(Data for processing):
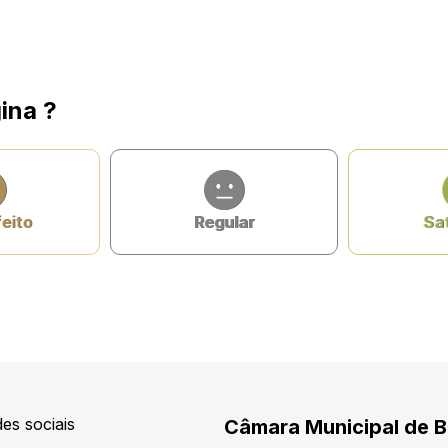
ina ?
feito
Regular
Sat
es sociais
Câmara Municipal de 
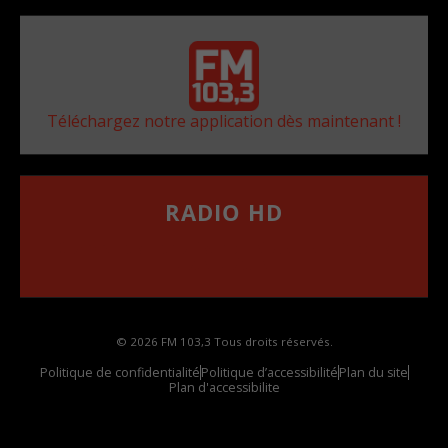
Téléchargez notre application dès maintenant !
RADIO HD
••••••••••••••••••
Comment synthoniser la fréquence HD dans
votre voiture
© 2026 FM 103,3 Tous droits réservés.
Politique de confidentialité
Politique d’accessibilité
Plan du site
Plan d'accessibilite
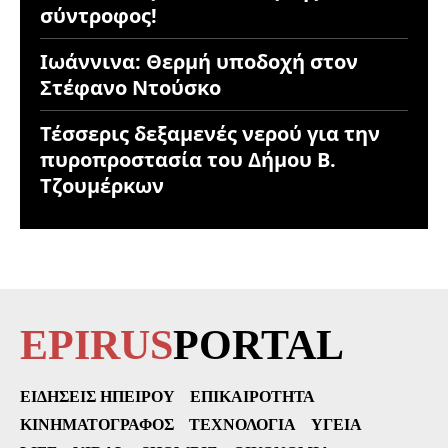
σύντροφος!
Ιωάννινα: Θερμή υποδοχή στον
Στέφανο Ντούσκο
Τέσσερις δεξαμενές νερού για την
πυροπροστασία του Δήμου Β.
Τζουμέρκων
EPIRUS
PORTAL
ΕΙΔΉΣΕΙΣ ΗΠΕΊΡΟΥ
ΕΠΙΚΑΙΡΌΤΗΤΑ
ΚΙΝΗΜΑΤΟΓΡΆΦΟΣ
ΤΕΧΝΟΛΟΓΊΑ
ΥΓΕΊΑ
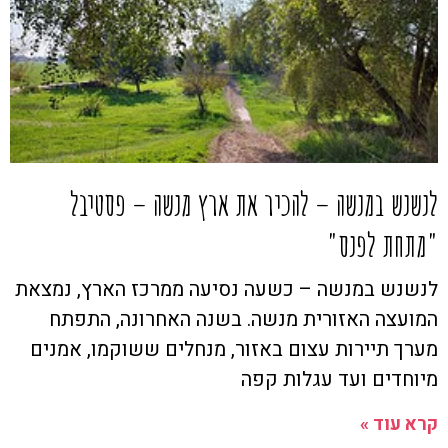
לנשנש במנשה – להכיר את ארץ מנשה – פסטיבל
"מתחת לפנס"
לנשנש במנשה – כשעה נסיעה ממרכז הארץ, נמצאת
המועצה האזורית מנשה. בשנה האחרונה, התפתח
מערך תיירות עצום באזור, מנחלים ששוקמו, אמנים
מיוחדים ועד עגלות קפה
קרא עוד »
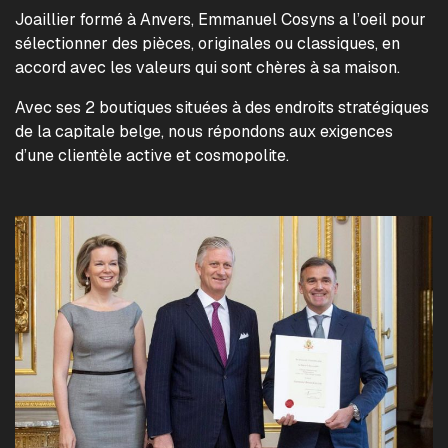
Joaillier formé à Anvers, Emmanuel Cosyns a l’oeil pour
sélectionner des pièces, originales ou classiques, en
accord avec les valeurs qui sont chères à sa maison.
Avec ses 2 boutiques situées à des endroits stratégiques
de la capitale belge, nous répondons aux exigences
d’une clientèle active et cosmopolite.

(Prompt): Put every line of text in the material above into a JSON list of strings, one string per line and no entries for blank lines. Leave the pictures out of the answer.

(Response to the task):
[
  "ina ?",
  "feito",
  "Regular",
  "Sat",
  "es sociais",
  "Câmara Municipal de ",
  "Téléchargez notre application dès maintenant !",
  "RADIO HD",
  "••••••••••••••••••",
  "Comment synthoniser la fréquence HD dans",
  "votre voiture",
  "© 2026 FM 103,3 Tous droits réservés.",
  "Politique de confidentialité",
  "Politique d’accessibilité",
  "Plan du site",
  "Plan d'accessibilite",
  "σύντροφος!",
  "Ιωάννινα: Θερμή υποδοχή στον",
  "Στέφανο Ντούσκο",
  "Τέσσερις δεξαμενές νερού για την",
  "πυροπροστασία του Δήμου Β.",
  "Τζουμέρκων",
  "EPIRUS",
  "PORTAL",
  "ΕΙΔΉΣΕΙΣ ΗΠΕΊΡΟΥ",
  "ΕΠΙΚΑΙΡΌΤΗΤΑ",
  "ΚΙΝΗΜΑΤΟΓΡΆΦΟΣ",
  "ΤΕΧΝΟΛΟΓΊΑ",
  "ΥΓΕΊΑ",
  "לנשנש במנשה – להכיר את ארץ מנשה – פסטיבל",
  "\"מתחת לפנס\"",
  "לנשנש במנשה – כשעה נסיעה ממרכז הארץ, נמצאת",
  "המועצה האזורית מנשה. בשנה האחרונה, התפתח",
  "מערך תיירות עצום באזור, מנחלים ששוקמו, אמנים",
  "מיוחדים ועד עגלות קפה",
  "קרא עוד »",
  "Joaillier formé à Anvers, Emmanuel Cosyns a l’oeil pour",
  "sélectionner des pièces, originales ou classiques, en",
  "accord avec les valeurs qui sont chères à sa maison.",
  "Avec ses 2 boutiques situées à des endroits stratégiques",
  "de la capitale belge, nous répondons aux exigences",
  "d’une clientèle active et cosmopolite."
]